## Data in this exercise
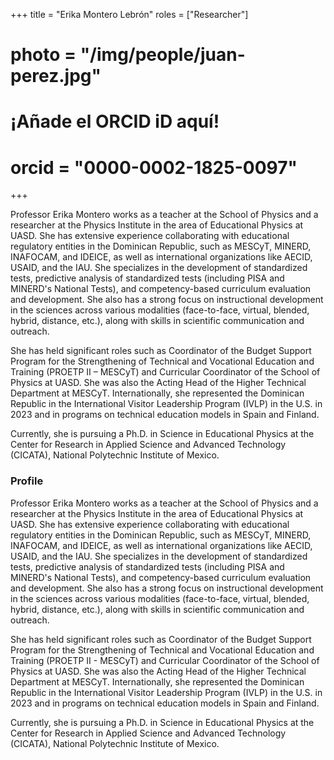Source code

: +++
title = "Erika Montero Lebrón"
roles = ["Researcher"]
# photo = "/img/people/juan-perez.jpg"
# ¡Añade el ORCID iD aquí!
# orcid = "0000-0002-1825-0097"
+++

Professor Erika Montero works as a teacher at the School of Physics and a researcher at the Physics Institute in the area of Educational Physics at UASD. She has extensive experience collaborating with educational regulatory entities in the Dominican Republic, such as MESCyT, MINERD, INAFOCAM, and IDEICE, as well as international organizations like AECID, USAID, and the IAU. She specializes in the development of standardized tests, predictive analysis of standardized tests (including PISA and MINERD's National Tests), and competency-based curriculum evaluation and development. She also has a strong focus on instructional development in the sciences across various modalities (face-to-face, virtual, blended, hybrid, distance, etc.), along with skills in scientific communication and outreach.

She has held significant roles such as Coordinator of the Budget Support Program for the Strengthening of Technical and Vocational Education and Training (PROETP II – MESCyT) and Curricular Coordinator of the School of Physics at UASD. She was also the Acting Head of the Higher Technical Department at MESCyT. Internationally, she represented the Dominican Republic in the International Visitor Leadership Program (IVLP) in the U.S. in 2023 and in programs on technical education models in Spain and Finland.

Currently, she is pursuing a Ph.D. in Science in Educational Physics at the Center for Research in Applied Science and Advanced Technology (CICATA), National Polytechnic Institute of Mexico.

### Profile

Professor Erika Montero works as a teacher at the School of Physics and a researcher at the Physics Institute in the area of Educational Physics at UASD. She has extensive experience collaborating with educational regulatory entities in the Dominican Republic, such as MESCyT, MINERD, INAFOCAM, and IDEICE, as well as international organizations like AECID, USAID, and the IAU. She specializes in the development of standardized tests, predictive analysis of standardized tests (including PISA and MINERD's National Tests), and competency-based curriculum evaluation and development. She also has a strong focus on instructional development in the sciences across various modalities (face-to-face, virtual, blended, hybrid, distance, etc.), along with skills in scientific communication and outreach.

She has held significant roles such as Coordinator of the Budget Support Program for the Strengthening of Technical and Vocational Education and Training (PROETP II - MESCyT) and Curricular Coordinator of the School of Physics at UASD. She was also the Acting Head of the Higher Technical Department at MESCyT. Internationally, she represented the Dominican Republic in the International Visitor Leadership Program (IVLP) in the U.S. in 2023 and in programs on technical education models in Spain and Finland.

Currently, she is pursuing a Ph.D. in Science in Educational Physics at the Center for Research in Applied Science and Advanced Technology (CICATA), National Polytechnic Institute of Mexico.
--
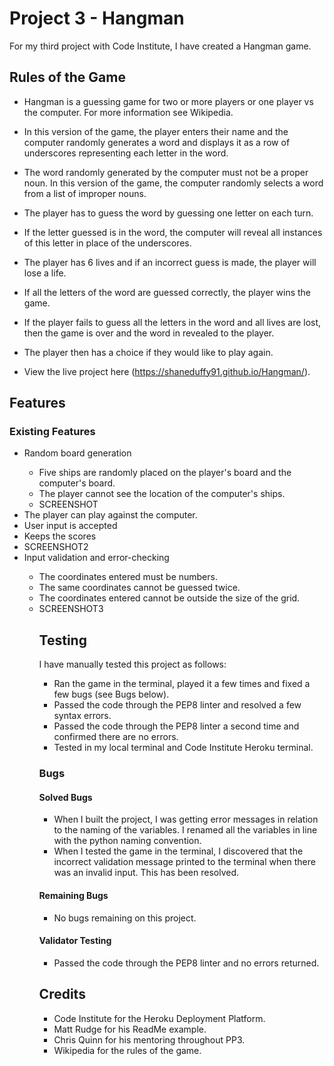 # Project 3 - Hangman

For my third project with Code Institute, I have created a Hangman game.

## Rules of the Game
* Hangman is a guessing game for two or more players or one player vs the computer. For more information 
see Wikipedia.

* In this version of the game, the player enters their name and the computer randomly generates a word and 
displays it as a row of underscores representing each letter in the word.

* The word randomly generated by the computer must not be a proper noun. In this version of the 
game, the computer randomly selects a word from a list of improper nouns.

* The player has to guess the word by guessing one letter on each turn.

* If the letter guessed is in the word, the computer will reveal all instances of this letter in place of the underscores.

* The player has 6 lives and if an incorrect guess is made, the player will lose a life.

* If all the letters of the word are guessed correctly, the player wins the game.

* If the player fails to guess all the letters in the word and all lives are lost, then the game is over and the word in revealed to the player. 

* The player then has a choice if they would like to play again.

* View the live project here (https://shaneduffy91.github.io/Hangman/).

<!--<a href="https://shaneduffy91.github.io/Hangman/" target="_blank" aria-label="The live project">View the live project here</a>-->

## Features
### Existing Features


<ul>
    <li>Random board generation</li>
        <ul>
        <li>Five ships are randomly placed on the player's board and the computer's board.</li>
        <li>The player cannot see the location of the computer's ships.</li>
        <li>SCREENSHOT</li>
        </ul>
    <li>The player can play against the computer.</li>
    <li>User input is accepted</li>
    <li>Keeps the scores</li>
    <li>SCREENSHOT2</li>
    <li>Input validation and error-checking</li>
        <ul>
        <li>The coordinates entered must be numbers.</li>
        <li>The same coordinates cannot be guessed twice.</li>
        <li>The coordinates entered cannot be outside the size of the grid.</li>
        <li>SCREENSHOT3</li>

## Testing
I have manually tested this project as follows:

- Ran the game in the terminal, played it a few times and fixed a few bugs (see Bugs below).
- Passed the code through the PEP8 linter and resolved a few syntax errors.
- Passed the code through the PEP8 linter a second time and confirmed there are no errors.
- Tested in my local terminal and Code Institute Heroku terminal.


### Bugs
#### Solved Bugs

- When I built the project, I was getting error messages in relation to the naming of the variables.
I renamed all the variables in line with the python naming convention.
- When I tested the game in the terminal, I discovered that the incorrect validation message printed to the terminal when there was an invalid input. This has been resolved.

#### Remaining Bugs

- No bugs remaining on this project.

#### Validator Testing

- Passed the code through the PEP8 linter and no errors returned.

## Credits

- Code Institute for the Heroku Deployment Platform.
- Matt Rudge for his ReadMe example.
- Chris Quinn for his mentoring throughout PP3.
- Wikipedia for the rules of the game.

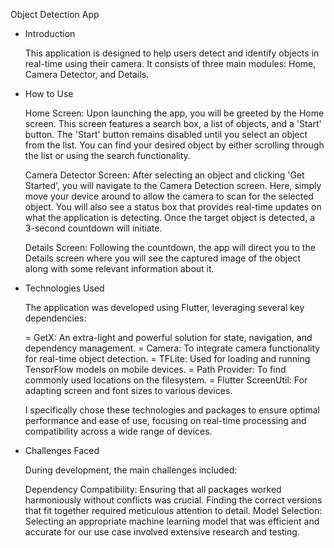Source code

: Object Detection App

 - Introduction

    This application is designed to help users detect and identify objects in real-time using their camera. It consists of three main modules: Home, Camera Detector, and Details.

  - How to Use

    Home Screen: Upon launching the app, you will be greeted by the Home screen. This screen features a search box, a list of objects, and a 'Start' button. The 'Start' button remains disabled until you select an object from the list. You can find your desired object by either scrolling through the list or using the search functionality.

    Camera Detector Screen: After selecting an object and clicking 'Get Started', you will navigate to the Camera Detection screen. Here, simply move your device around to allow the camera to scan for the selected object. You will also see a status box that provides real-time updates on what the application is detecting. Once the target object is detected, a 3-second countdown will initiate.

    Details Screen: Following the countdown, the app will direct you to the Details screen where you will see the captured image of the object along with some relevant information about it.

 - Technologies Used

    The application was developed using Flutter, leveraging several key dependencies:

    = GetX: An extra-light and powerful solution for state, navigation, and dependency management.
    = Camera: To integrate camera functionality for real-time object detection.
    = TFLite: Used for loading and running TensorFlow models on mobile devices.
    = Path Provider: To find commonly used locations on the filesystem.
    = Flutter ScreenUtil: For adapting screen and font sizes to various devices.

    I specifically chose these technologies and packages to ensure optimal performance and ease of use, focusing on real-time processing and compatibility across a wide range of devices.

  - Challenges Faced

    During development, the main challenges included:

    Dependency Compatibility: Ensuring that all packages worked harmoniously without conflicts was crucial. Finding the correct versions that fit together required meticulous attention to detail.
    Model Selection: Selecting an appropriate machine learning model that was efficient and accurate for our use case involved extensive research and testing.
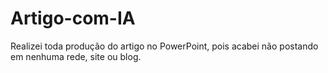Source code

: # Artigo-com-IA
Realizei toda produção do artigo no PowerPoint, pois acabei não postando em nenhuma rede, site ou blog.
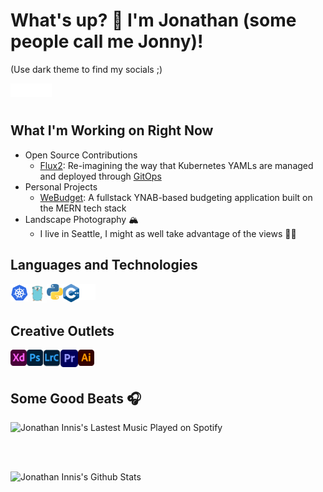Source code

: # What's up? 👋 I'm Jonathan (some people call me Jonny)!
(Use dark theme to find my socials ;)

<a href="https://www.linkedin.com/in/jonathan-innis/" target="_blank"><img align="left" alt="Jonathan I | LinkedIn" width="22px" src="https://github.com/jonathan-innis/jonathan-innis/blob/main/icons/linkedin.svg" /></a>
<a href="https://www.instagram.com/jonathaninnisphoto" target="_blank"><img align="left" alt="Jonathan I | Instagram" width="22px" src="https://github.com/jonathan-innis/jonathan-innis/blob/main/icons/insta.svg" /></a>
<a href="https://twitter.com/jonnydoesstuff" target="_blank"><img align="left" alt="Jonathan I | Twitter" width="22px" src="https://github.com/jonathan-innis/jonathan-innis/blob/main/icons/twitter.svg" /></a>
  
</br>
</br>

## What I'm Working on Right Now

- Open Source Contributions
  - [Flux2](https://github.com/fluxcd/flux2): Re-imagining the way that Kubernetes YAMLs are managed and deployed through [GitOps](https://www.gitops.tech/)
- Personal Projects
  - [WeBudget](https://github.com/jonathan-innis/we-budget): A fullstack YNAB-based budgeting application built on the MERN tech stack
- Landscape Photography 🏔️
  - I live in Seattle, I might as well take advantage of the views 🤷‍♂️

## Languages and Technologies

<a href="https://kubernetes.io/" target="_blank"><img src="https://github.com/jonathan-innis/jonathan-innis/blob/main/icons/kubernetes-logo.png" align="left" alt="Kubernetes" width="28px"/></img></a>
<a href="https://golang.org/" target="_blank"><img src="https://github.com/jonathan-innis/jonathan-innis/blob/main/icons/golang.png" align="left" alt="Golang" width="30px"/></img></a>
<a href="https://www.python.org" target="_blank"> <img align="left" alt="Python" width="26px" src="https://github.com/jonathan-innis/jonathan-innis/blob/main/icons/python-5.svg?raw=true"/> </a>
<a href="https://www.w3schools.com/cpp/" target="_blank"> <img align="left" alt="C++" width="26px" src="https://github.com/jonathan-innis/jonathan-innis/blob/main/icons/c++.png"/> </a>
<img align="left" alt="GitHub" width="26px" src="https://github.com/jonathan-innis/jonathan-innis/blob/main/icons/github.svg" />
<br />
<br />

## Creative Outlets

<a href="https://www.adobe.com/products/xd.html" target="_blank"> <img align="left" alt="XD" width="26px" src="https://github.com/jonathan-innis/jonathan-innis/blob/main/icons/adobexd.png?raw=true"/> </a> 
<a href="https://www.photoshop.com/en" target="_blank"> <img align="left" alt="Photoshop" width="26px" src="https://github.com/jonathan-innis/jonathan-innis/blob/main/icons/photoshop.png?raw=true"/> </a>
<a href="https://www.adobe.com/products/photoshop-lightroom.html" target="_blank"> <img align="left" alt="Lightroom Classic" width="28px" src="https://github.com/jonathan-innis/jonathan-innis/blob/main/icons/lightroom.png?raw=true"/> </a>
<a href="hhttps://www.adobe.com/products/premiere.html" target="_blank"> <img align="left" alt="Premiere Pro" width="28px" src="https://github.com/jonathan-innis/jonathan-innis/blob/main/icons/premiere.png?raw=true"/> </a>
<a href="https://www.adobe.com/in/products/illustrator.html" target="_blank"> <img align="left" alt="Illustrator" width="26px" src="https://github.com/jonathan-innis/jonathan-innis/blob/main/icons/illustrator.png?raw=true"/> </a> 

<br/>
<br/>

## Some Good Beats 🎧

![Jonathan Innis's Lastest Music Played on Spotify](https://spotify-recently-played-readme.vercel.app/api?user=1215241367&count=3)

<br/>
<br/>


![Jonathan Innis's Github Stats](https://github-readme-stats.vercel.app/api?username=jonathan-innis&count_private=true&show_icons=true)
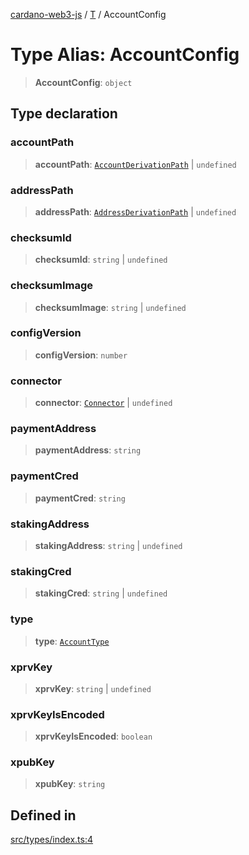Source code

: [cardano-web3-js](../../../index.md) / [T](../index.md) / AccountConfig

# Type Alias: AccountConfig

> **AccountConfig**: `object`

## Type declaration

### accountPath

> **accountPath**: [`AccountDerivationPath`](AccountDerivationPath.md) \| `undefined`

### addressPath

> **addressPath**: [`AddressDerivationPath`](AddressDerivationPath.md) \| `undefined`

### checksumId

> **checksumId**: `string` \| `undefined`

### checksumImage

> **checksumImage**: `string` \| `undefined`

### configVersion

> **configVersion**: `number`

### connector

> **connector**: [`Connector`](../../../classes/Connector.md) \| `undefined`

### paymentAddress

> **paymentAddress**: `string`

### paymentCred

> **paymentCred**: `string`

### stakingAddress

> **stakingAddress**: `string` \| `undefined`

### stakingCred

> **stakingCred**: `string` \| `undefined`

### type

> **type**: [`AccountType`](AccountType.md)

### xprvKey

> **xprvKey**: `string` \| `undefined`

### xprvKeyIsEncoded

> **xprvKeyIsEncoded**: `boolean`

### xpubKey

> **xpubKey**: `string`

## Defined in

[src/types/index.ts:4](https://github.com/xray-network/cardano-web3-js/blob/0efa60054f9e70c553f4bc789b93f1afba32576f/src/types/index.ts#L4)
...
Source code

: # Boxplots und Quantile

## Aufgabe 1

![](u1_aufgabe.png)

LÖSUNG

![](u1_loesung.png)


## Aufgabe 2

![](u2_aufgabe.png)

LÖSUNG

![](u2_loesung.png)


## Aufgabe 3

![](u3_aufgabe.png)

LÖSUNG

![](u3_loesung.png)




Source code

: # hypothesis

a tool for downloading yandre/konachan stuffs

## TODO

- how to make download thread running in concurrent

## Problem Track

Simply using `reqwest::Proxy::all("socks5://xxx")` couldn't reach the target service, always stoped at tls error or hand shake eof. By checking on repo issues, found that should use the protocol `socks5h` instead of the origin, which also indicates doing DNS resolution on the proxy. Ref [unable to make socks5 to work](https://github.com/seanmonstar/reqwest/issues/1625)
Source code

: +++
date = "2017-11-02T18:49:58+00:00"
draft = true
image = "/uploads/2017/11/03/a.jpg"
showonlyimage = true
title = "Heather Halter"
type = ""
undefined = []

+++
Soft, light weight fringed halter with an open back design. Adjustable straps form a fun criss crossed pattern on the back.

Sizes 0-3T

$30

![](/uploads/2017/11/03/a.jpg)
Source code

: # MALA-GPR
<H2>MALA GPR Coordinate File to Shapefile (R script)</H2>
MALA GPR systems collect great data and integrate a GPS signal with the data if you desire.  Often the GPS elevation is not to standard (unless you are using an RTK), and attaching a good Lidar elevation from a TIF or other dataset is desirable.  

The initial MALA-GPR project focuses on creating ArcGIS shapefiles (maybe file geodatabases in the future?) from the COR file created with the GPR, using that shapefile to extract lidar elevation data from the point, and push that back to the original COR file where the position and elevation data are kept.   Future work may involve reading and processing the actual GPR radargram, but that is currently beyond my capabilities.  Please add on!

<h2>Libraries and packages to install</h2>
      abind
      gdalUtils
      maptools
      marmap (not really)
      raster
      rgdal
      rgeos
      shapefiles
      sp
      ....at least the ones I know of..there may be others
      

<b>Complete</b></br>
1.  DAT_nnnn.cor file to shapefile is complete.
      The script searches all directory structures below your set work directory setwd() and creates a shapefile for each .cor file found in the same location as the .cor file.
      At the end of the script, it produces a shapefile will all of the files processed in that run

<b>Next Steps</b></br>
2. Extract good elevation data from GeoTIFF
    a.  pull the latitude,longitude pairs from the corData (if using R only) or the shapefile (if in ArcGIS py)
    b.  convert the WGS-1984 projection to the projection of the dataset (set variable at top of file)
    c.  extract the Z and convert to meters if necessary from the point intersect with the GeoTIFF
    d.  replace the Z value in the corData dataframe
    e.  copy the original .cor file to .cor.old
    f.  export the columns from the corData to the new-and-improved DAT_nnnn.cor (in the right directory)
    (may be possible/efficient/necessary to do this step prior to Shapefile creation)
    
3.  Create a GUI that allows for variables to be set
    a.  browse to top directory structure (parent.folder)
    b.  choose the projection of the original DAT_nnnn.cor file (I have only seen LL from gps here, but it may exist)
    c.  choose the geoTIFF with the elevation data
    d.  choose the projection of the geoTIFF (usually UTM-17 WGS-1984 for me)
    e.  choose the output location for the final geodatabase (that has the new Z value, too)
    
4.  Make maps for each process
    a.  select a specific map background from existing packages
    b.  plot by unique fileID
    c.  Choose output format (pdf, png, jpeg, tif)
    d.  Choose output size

## What to work on
When a line contains the string "programs", copy it from the records.

## Finished task
She has held significant roles such as Coordinator of the Budget Support Program for the Strengthening of Technical and Vocational Education and Training (PROETP II – MESCyT) and Curricular Coordinator of the School of Physics at UASD. She was also the Acting Head of the Higher Technical Department at MESCyT. Internationally, she represented the Dominican Republic in the International Visitor Leadership Program (IVLP) in the U.S. in 2023 and in programs on technical education models in Spain and Finland.
She has held significant roles such as Coordinator of the Budget Support Program for the Strengthening of Technical and Vocational Education and Training (PROETP II - MESCyT) and Curricular Coordinator of the School of Physics at UASD. She was also the Acting Head of the Higher Technical Department at MESCyT. Internationally, she represented the Dominican Republic in the International Visitor Leadership Program (IVLP) in the U.S. in 2023 and in programs on technical education models in Spain and Finland.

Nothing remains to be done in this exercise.